Aveu inconscient ? Car, si on devait retenir une date vraiment marquante au cours de ce siècle de fer et de sang que fut le XXe siècle, ce serait peut-être celle-là. Avant le 21 juillet 1969, nul être humain, nulle créature terrestre vivante n’avait foulé le sol d’un corps céleste autre que notre planète. Ce jour d’été marque un virage fondamental dans notre histoire. Pour la première fois, l’homme a quitté son berceau. Pas pour aller bien loin, certes, mais il l’a fait. C’était une première fois. Et ça a tout changé. Entre autres, notre regard sur l’univers, que nous espérons désormais être un jour à notre portée. Sur cet infini que nous fouillons du regard avec une acuité redoublée, dans l’espoir de trouver un autre nous-même. Vert et petit peut-être, mais vivant...

Alors, Mai-68 ? Important, oui. Les conséquences de ce mois furent nombreuses et ont changé, parfois en profondeur la société française et occidentale.

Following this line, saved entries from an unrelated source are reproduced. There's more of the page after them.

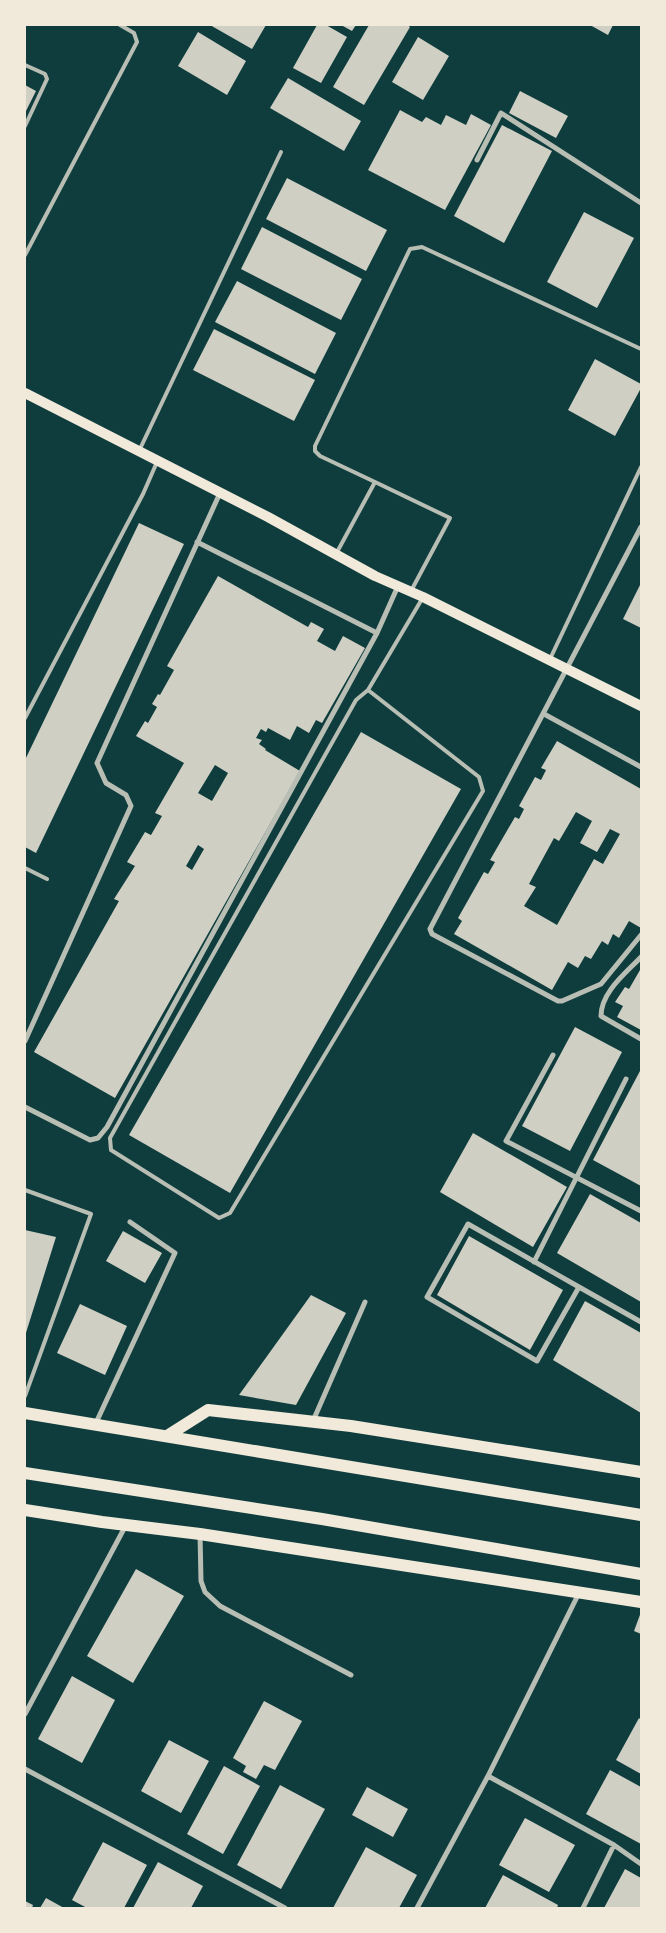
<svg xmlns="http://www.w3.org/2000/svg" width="666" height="1933" font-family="'Noto Sans',sans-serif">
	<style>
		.building { fill: #cfcfc3; fill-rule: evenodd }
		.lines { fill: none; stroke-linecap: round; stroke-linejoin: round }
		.service { stroke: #b8beb3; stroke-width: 4 }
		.minor { stroke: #b8beb3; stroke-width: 5 }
		.secondary { stroke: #f1e9da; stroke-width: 10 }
		.primary { stroke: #f1e9da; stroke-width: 12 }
	</style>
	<rect width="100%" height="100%" fill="#0f3d3e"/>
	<path class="building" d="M 210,25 L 266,25 L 252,49 Z
		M 317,25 L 326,25 L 347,37 L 321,83 L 293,68 Z
		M 341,25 L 356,25 L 352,31 Z
		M 369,25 L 407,25 L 410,27 L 364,105 L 333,87 Z
		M 590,25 L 613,25 L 608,35 Z
		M 198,32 L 246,61 L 227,95 L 178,66 Z
		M 418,37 L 449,56 L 423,100 L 392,82 Z
		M 288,78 L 361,121 L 344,151 L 270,108 Z
		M 25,85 L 36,91 L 25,113 Z
		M 520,91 L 568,116 L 556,138 L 509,113 Z
		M 400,110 L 422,122 L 426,117 L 441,125 L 446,115 L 466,125 L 471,114 L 491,125 L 445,210 L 368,170 Z
		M 502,125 L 552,151 L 504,243 L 454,216 Z
		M 287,178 L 387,230 L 366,271 L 266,219 Z
		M 584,212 L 634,238 L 597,308 L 547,282 Z
		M 262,227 L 362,279 L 341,320 L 241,269 Z
		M 237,281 L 336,333 L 315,374 L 215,322 Z
		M 214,329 L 315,380 L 294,421 L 193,370 Z
		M 595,359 L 641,384 L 641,388 L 615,436 L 568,410 Z
		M 139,523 L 184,544 L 36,853 L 25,847 L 25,760 Z
		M 218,576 L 308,627 L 311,622 L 324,629 L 317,641 L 335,651 L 343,636 L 365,648 L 322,723 L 316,720 L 309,733 L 297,726 L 290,740 L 268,728 L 266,732 L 261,729 L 256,738 L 262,740 L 259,744 L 266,749 L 265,750 L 300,771 L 115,1098 L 34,1052 L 119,901 L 114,899 L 135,866 L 127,862 L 145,832 L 151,835 L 162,816 L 155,813 L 184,763 L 136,736 L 145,721 L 148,723 L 157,707 L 152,704 L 158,694 L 160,695 L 174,670 L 167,666 ZM 215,765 L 228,773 L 212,801 L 198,793 ZM 198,845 L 204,849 L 192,870 L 186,866 Z
		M 641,583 L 641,628 L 623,619 Z
		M 361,732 L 461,789 L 230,1193 L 129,1135 Z
		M 557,741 L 641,789 L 641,928 L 629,921 L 619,938 L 613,934 L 608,945 L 602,941 L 591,959 L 585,956 L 578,968 L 568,962 L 552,990 L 454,934 L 462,921 L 458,918 L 484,872 L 488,874 L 495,862 L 490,860 L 515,817 L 519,819 L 524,809 L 519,806 L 535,777 L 541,780 L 546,770 L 541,768 ZM 576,812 L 592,821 L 580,843 L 597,852 L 610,829 L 620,834 L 603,864 L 594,859 L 557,925 L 524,906 L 536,887 L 529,884 L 554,838 L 559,841 Z
		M 640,970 L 641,971 L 641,1030 L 617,1017 L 623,1006 L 615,1002 L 625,987 L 629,989 Z
		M 575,1027 L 622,1052 L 570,1151 L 522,1126 Z
		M 641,1069 L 641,1186 L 593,1160 Z
		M 473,1133 L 567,1187 L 533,1247 L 440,1192 Z
		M 590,1194 L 641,1223 L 641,1302 L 557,1253 Z
		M 25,1230 L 56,1237 L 25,1336 Z
		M 123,1231 L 162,1253 L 145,1283 L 106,1261 Z
		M 469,1236 L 563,1290 L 530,1350 L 437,1295 Z
		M 311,1295 L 346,1313 L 296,1405 L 239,1395 Z
		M 585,1301 L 641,1333 L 641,1413 L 553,1360 Z
		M 80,1304 L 127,1326 L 105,1375 L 57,1353 Z
		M 136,1569 L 184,1596 L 133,1683 L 87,1656 Z
		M 641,1612 L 641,1634 L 634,1631 Z
		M 72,1676 L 115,1700 L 82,1763 L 38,1739 Z
		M 264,1701 L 302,1721 L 275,1770 L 264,1765 L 256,1779 L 243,1772 L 246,1766 L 233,1758 Z
		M 639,1718 L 641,1720 L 641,1774 L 616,1760 Z
		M 169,1740 L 209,1761 L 181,1813 L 141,1791 Z
		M 224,1766 L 260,1786 L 223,1854 L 187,1834 Z
		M 610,1770 L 641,1787 L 641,1844 L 586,1814 Z
		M 280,1785 L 325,1809 L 281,1889 L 237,1865 Z
		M 367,1787 L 408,1809 L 393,1837 L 352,1815 Z
		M 525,1818 L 575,1845 L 549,1892 L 499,1865 Z
		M 103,1842 L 147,1865 L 124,1908 L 87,1908 L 72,1900 Z
		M 366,1847 L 417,1875 L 399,1908 L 333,1908 Z
		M 158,1862 L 203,1886 L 191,1908 L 133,1908 Z
		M 625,1869 L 641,1878 L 641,1908 L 604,1908 Z
		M 503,1875 L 558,1905 L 557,1908 L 485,1908 Z
		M 46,1898 L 64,1908 L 40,1908 Z
		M 25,1901 L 33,1905 L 32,1908 L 25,1908 Z"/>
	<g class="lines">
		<path class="service" d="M 25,65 L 45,74 L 47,79 L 25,126
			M 25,255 L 137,42 L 134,33 L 120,25
			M 139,451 L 281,152
			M 375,482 L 450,518 L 411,591
			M 336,554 L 375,482 L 320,456 L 315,451 L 315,446 L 410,249 L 422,247 L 641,349
			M 550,659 L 641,467
			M 368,690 L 479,777 L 483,791 L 230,1213 L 219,1218 L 111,1150 L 110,1138 L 356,700 L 368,690 L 422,599
			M 25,718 L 143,494 L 157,462
			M 25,868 L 47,879
			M 25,1190 L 91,1214 L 25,1396"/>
		<path class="minor" d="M 477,160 L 501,113 L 641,203
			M 641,527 L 430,929 L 432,934 L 558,1001 L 562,1001 L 601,984 L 641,935
			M 197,542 L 377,633
			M 544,714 L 641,767
			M 641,957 C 626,973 601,992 601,1016 L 641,1039
			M 25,1041 L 131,806 L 126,795 L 106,783 L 97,763 L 220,493
			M 553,1055 L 506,1141 L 641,1211
			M 25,1107 L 90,1140 L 98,1138 L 107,1127 L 377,633 L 398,586
			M 468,1224 L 579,1287 L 537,1361 L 427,1297 Z
			M 534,1262 L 626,1079
			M 579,1287 L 641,1322
			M 313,1421 L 365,1302
			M 95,1425 L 175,1253 L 130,1222
			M 200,1534 L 201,1581 L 205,1592 L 220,1606 L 351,1675
			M 579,1593 L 488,1776 L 614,1845 L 641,1864
			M 25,1714 L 126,1525
			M 25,1769 L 285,1908
			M 417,1908 L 488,1776
			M 583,1908 L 614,1845"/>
		<path class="secondary" d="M 25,393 L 268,517 L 375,576 L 423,597 L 641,706"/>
		<path class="primary" d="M 25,1413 L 641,1515
			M 167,1436 L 208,1410 L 351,1426 L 641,1472
			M 25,1473 L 322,1519 L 641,1574
			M 25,1510 L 102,1522 L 200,1534 L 641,1602"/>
	</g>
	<rect width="666" height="1933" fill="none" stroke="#f1e9da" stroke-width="52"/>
</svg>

Mais des crises sociales, des évolutions rapides, nous en avons eu d’autres, avant. Parfois plus conséquentes encore.

Pour ces 40 ans, j’aimerais que les thuriféraires rangent leurs slogans péremptoires et vains. Au lieu de nous sommer de nous incliner devant l’oeuvre immense de la génération des baby-boomers, il est peut-être temps de nous proposer un premier bilan, une mise en perspective, un vrai travail d’analyse. Les protagonistes de l’époque vont vers leurs 60 ans. C’est l’orée de l’âge de la sagesse. Les secousses des hormones juvéniles sont loin désormais. Il est temps de commencer à songer à s’inscrire dans l’Histoire, de prendre sa place dans ce flot de générations qui défilent.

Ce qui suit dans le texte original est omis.